Nepal and Bangladesh have been talking on bilateral energy cooperation since the power trade agreement (PTA) was signed with India in 2014. Nepal has identified Bangladesh as a prospective market for hydroelectricity, which is a clean and renewable source of energy.
Following the SAARC member states agreement on ‘SAARC Framework Agreement for Energy Cooperation (Electricity)’ in November 2014, Nepal and Bangladesh have seen the prospects of bilateral power cooperation. Recently, Energy Minister Barshaman Pun also said that the government is preparing to sign an MoU on energy cooperation with Bangladesh through which the country can lure investment from Bangladesh to exploit Nepal’s hydro resources.
However, to materialise power trade between the two nations, Nepal and Bangladesh need to hold talks with India. As there is power trade between Nepal and India, and also Bangladesh and India, power trade between Nepal and Bangladesh is not a far-fetched notion, according to Ambassador of Bangladesh to Nepal, Mashfee Binte Shams.

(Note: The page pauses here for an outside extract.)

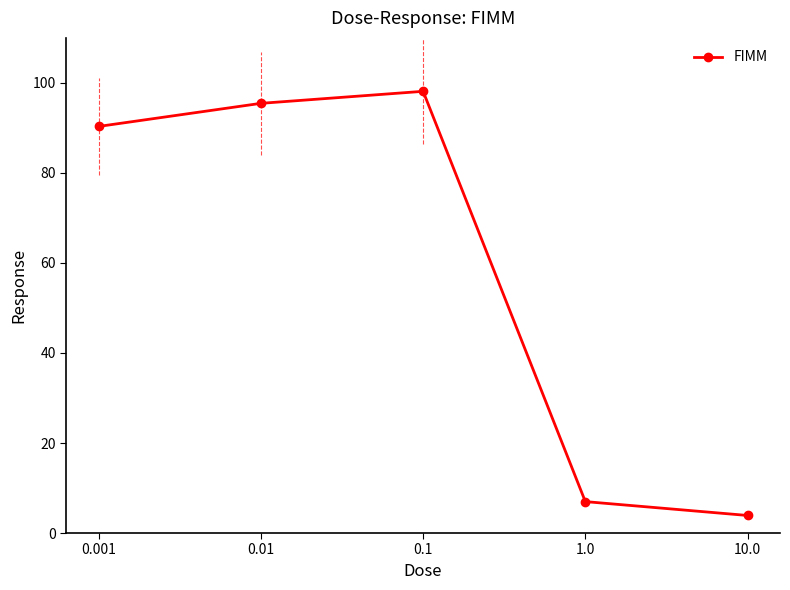

What is the sum of the values at 0.001 and 1.0?

97.3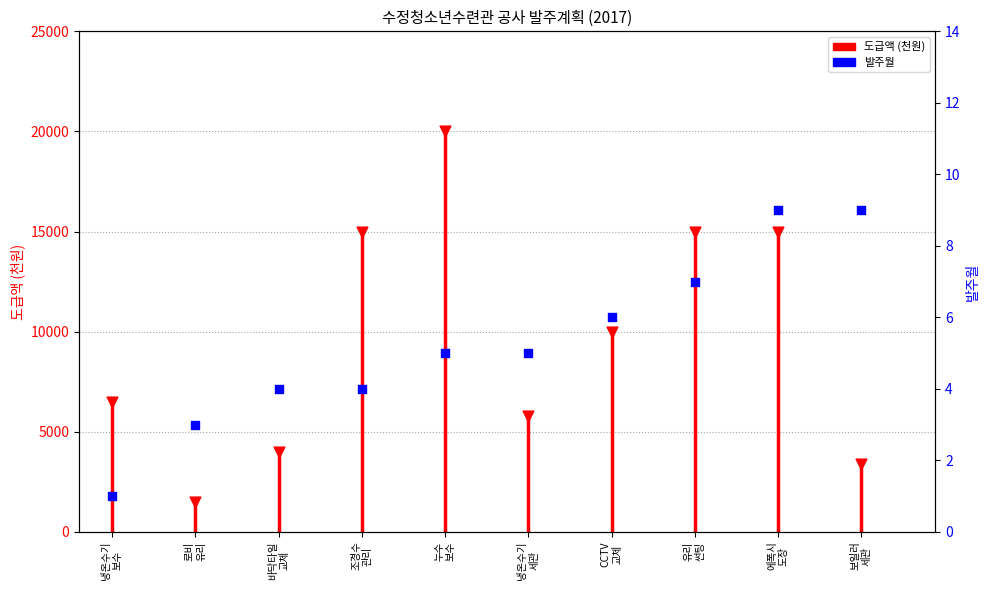

Approximately how many times larger is the value at 유리 썬팅 compared to 보일러 세관?

4.4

Talking to The Himalayan Times, Ambassador Shams said that both countries are preparing to sign an MoU on energy cooperation and they can enter into a power trade agreement, which is a more specific document. However, trilateral consensus is must for the PTA to be signed.

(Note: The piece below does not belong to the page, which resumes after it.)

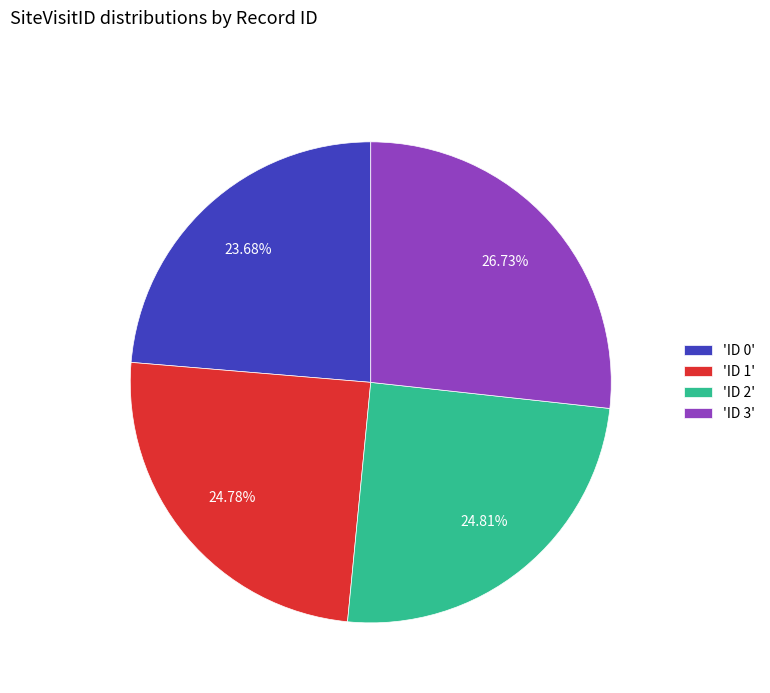

Is the sum of 'ID 2' and 'ID 3' greater than half?

Yes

There is prospect of energy trade between Nepal and Bangladesh as GMR Energy India has signed MoU to sell power produced from Upper Karnali Hydropower Project, which is going to be developed under Indian investment to Bangladesh. For this purpose, an initial MoU regarding connection agreement has already been signed with Bangladesh Power Development Board (BPDB) during the visit of Bangladeshi Prime Minister Sheikh Hasina to India in April last year.
Bangladesh’s current electricity generation stands at around 16,000 megawatts and it will require around 34,000 megawatts of power by 2030 to sustain the high economic growth of above seven per cent.
As participating nations have envisioned providing access to sustainable, clean and affordable energy to their citizens by 2030 under the Sustainable Development Goals, Bangladesh has taken Nepal’s hydroelectricity as a reliable source for the rising demand of clean and reliable energy, as per Ambassador Shams.
Energy consumption is relatively low in South Asia as per capita energy consumption stands at 650 kilowatt hours (units) compared to global average energy consumption of 3,000 kilowatt hours.